*ACTIVITY:* Continue the blog post about embracing introversion, picking up right after its final sentence.

*SOURCE DOCUMENT:*
^^^^^^^^^^^^^^^^
Readership of my Blogspot recently surged as people from a site I wouldn't normally read came over to read more about the life of a fully self-accepting, if not "militant," introvert. My guess is that they're about half lurkers and half haters from the U.S., and, I don't know if the mix would be similar, from Russia.

Based on what they're reading and bookmarking, here's a short list of the posts that say most about Embracing My Introversion.

First of all, here's my best effort so far to explain my ground rules for expressing dissent not hate:

Attempts to confuse healthy introversion with any disease condition seem dishonest and immoral to me. (In fact, brain scans show that healthy introvert brains show more activity and development in different places than "autistic spectrum disorder" brains, which hypertrophy in dysfunctional ways. Some autistic patients, like Temple Grandin, also happen to be HSP introverts. Others, like Donna Williams, are actually extroverts with a disability that keeps their natural temperament from developing.)

Being an introvert does not mean being a hermit, either, although that's one of the frugal choices I've often made as a penniless widow. In fact, embracing my introversion and working it has sometimes functioned as a social asset.

The key was to give up any attempt to be like, or be liked by, the bullies who harass introverts. That doesn't mean hating them; it means letting them spew hate if they want to disgrace themselves, and celebrating ourselves and one another.

It's always important to emphasize that introversion is a healthy natural trait (or a mix of more than one such trait), a positive desire to spend time doing things we do alone, rather than having anything to do with fear:

Introverts may seem to do some of the same things extroverts do when they're sick, when we're healthy. In fact I note with some amusement that I feel much "more outgoing" when I'm ill.

"Not liking people" is a symptom of overcrowding, or deprivation of solitude...I suspect that's also true for extroverts, just another thing their brains aren't completely wired enough to notice.

But, although introverts naturally enjoy being alone sometimes and being with friends sometimes, and naturally have a solid sense of morality, being around hateful extroverts can corrupt these qualities. The stereotype of the "crusty" senior who turns out to be very kind to some juniors, not others, has a solid base in reality.

The base for introvert social etiquette is respect. Love and intimacy build up gradually over a period of time when people accept the fact that they've not built up love and intimacy. Introverts bond by sharing interests in doing something for which our skills and talents are complementary enough that we work in synergy. When we do bond, we tend to be loyal and committed. (Some introverts are partial to the old words "kith and kin." Your kin are the other descendants of your known physical ancestors, toward whom, as an introvert with a well developed conscience, you feel loyalty. Your kith are the people who aren't your kin but think and feel as you do, toward whom you feel loyalty and, sometimes, passionate love.)
^^^^^^^^^^^^^^^^
*RAW DATA:*
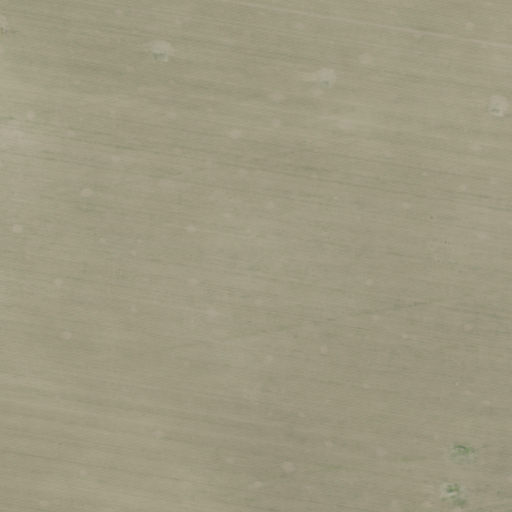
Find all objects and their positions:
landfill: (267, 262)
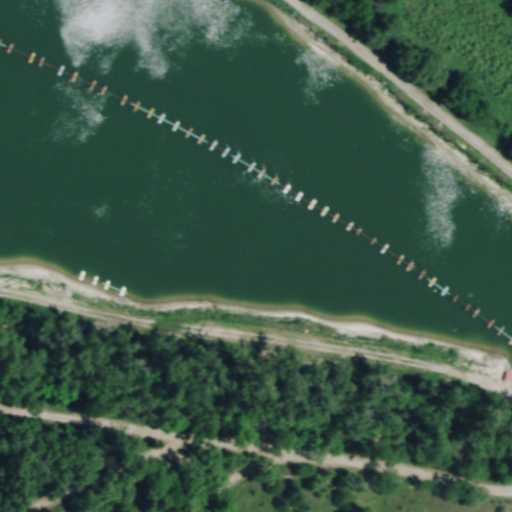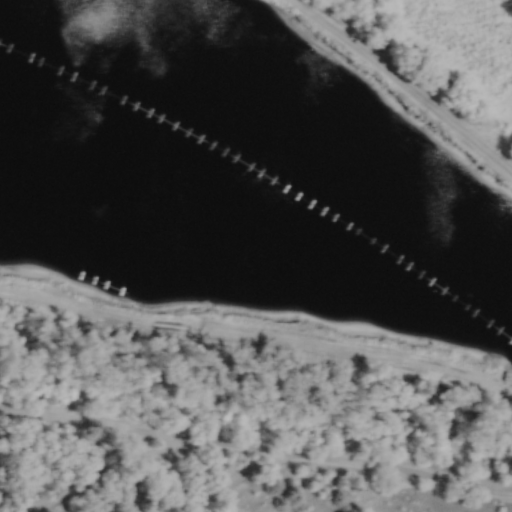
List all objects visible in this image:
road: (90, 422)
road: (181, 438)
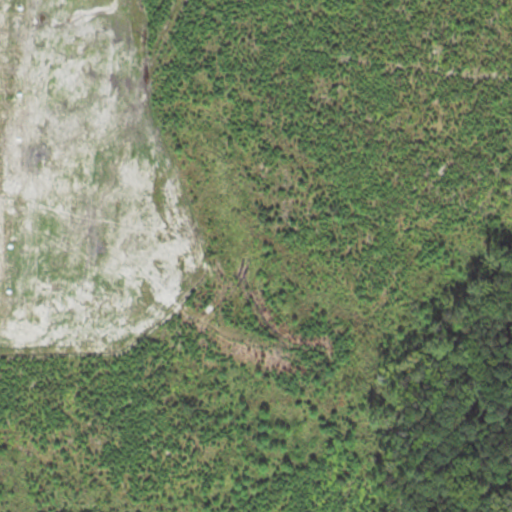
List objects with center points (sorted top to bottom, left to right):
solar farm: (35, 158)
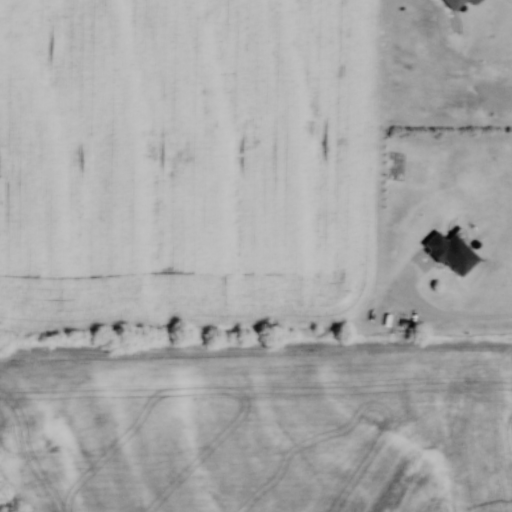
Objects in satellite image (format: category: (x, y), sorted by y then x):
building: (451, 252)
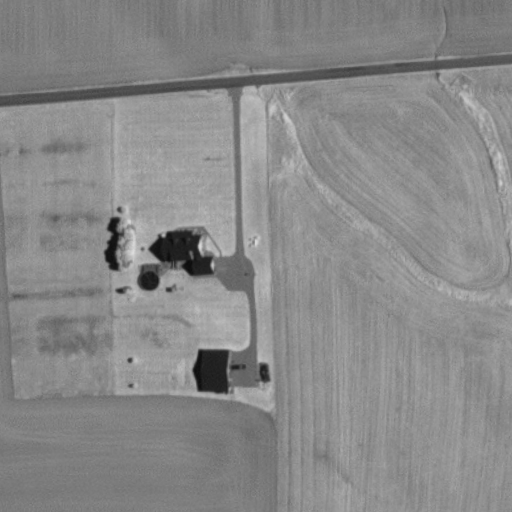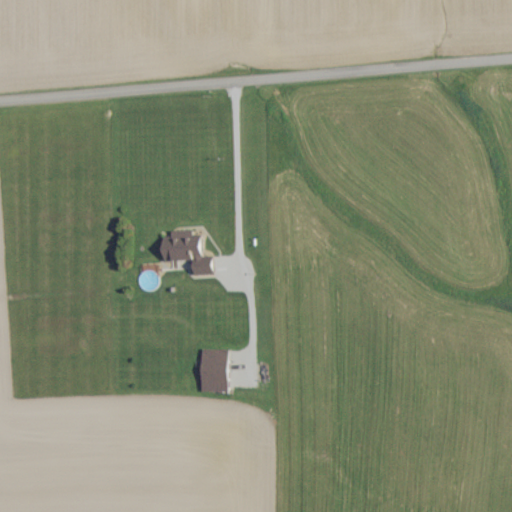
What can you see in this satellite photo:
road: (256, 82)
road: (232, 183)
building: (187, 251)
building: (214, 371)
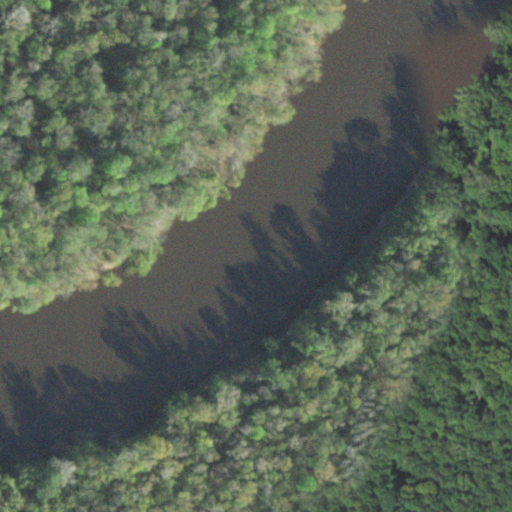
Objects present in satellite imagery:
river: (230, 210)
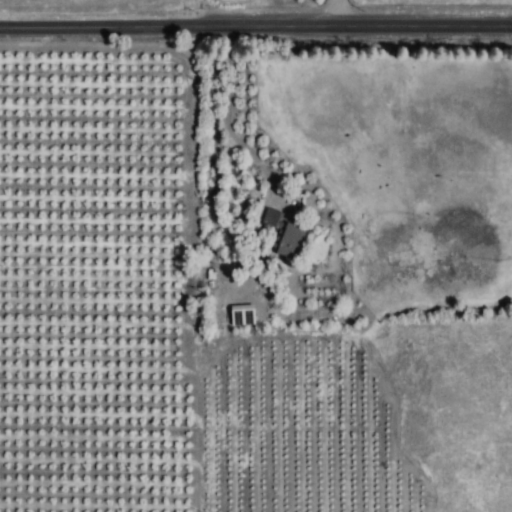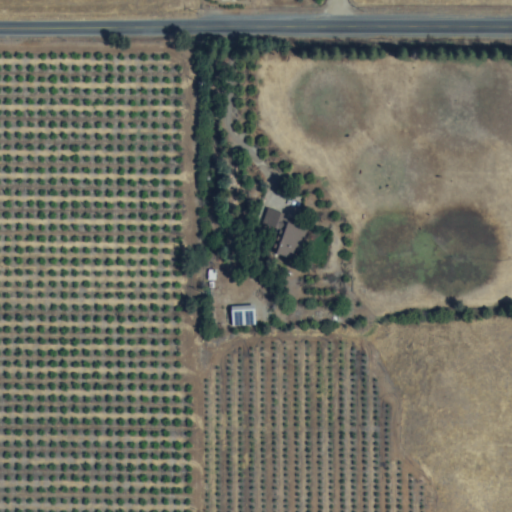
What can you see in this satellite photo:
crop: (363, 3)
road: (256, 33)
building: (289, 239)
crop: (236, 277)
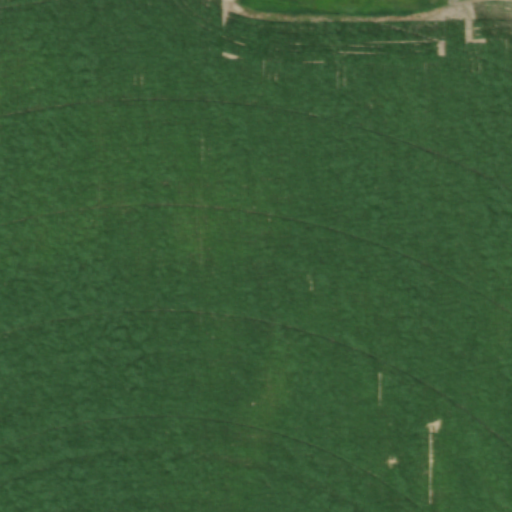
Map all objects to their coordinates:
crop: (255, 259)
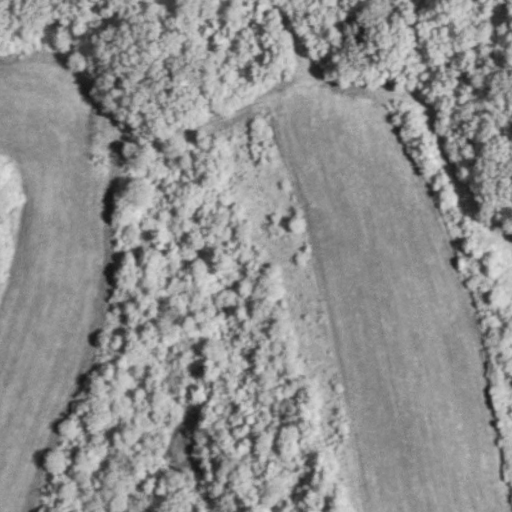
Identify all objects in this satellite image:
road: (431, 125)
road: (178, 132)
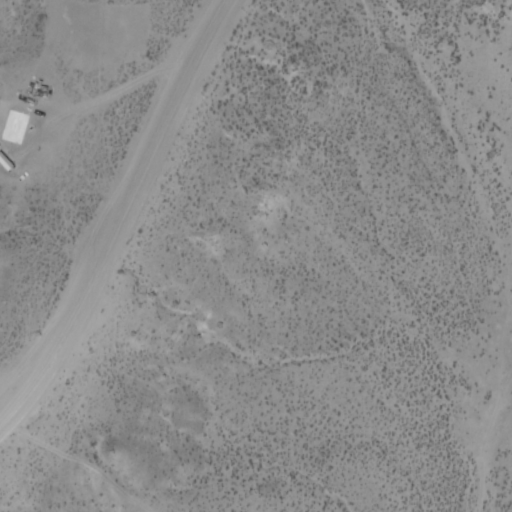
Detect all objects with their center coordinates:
^^^^^^^^^^^^^^^^
*SOLVED EXERCISE:*
As Jim Babka and friends have discussed at, respect is also the basis for Libertarian politics. However, although introverts have probably felt some attraction to Ayn Rand's ideas, even Nathaniel Branden came to criticize those ideas...

Embracing my introversion did eventually steer me away from regular churchgoing, though not away from being a Christian. (I considered linking, here, a reference to a book in which Joyce Sequichie Hifler mentions sometimes going to church services and sometimes spending her days of rest experiencing "the personal spirituality of the Indian." I self-identify as Irish-American, because a slight majority of my ancestors came from Ireland--mostly in the eighteenth century, as Protestants--and because I inherited a specifically Irish problem gene. Most of my non-Irish ancestors came from England, Scotland, France, or Germany, but at least two belonged to the Cherokee Clan of the Swamp Vegetables, the Ani Godagewi, which explains the name of our Message Squirrel's e-mail account. Godagewi didn't mean "carrot," nor did it mean "reed," although a Scottish ancestor's being called Reid prompted my ancestors to "translate" it into "Reed." It actually referred to plants with edible or medicinal roots. So my roots in the soil around an old Cherokee border settlement run deep. My father's black-haired, either gray- or brown-eyed, either ruddy- or coppery-skinned relatives have been active "Bible Christians," for whom churchgoing was optional, for almost three hundred years. Cherokee culture, like most traditional cultures, encouraged introvert behavior in this and many other ways.)

The social manners of self-accepting introverts can sometimes be confused with the social manners of aristocrats from more "conservative," feudal or semi-feudal countries.

Actually, the hereditary trait that most defines introversion is the long brain stem (LBS) that allows introverts to process thoughts at some length before those thoughts arouse any noticeable emotional reaction.

(Although Barbara Ehrenreich has claimed to test positive for extroversion, and although I suspect that's still based on learned behavior more than the true nature of any really good's her analysis of what's wrong with emotional filtering: )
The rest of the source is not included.